Quantisation Analysis of Synthetic Rainfall

The advent of weather radar and satellite has been able to provide useful precipitation information for various water resources projects. However, in comparison to the traditional raingauge networks, the remote sensed rainfall suffers from a variety of unique error sources and it is very important for the data users to understand the uncertainties in the data and quantify them. This paper focuses on one of the error sources in the remote sensed data: quantisation. Basically, quantisation is a process by which continuous signals are transformed into discrete values. It is an important part of the signal processing involved in using remote sensed data since they don’t measure rainfall directly. Currently technological advances have made it easier to increase the number of quantisation levels, as witnessed by the replacement of a three bit system with an eight bit system by the UK Meteorological Office. However, there are still long valuable records of rainfall in the UK which are in three bits and they would be useful in statistical rainfall analysis such as frequency calculations. Therefore, it is important to explore the quantisation effects on different rainfall characteristics under different quantisation lengths.

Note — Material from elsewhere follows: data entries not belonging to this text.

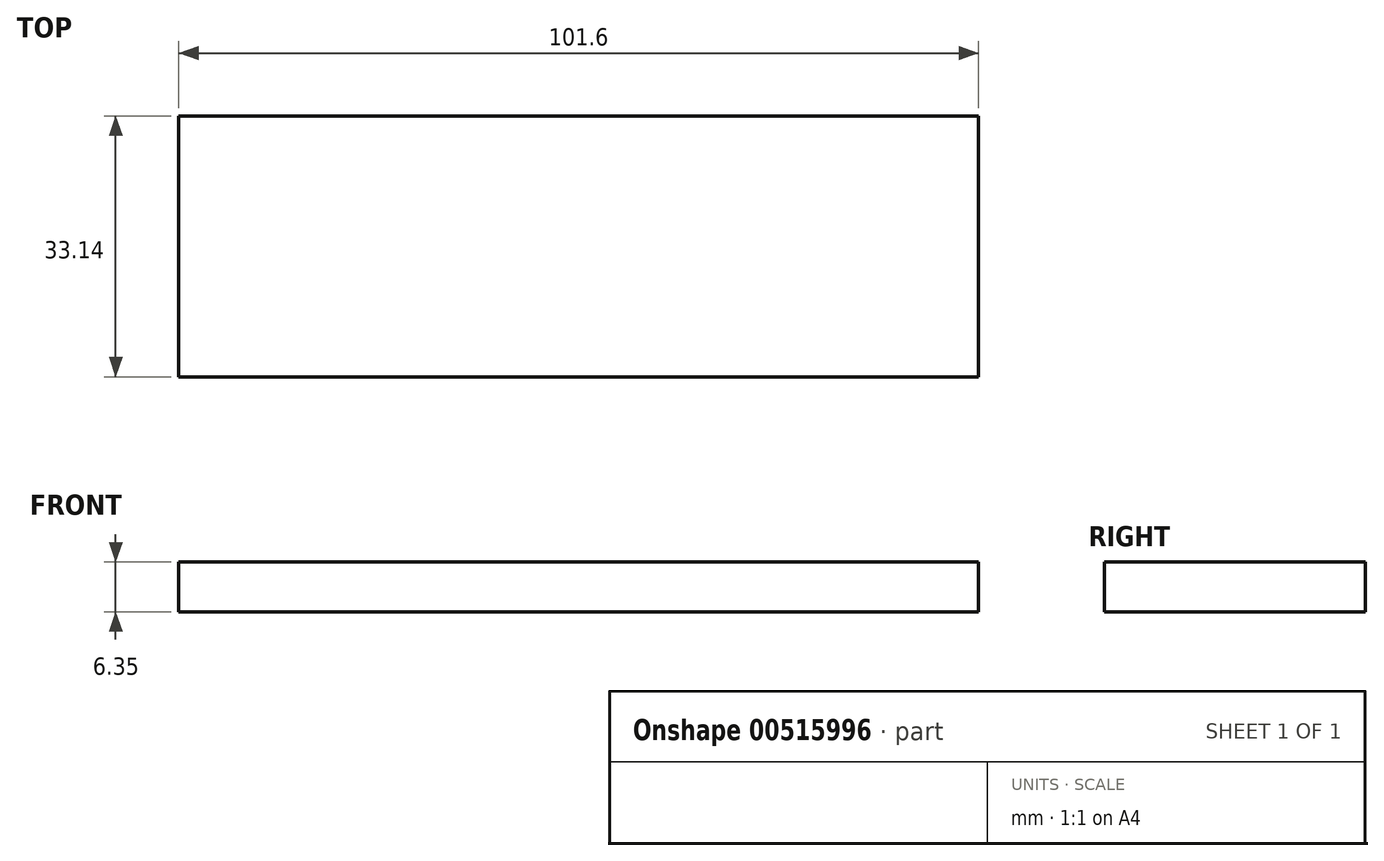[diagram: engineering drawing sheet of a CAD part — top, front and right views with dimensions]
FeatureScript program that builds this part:
annotation { "Feature Type Name" : "Feature", "Feature Type Description" : "" }
export const myFeature = defineFeature(function(context is Context, id is Id, definition is map)
    precondition{}
    {
        {
            var Q0;
            Q0=qCreatedBy(makeId("Top.planeOp"),FACE);
            var sketch = newSketch(context, id + "F0", { "sketchPlane" : qUnion([Q0])});
            skLineSegment(sketch, "E0.bottom", {"start": v(50.8, 16.57) * mm, "end": v(-50.8, 16.57) * mm});
            skLineSegment(sketch, "E0.top", {"start": v(50.8, -16.57) * mm, "end": v(-50.8, -16.57) * mm});
            skLineSegment(sketch, "E0.left", {"start": v(50.8, 16.57) * mm, "end": v(50.8, -16.57) * mm});
            skLineSegment(sketch, "E0.right", {"start": v(-50.8, 16.57) * mm, "end": v(-50.8, -16.57) * mm});
            skPoint(sketch, "E0.middle", {"position": v(0, 0) * mm});
            skSolve(sketch);
        }
        {
            var Q0;
            Q0=makeQuery(id+"F0.imprint","IMPRINT",FACE,{"disambiguationData":[TD([[makeQuery(id+"F0.imprint","IMPRINT",EDGE,{"derivedFrom":sQuery(id+"F0.wireOp",EDGE,"E0.bottom")}),1.0]])]});
            extrude(context, id + "F1", {"entities" : qUnion([Q0]), "depth" : 6.35 * mm, "offsetDistance" : 25.4 * mm});
        }
    });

In this paper, a novel approach of using synthetic rainfall is adopted (based on a Poisson Cluster model). The benefit of this is the ability to vary the rainfall parameters, and thus the characteristics of the generated rainfall. Applying systematic errors and random noise to the synthetic rainfall, the effect of different quantisation schemes under various rainfall characteristics has been tested, which would provide valuable error information for the users of the quantised data.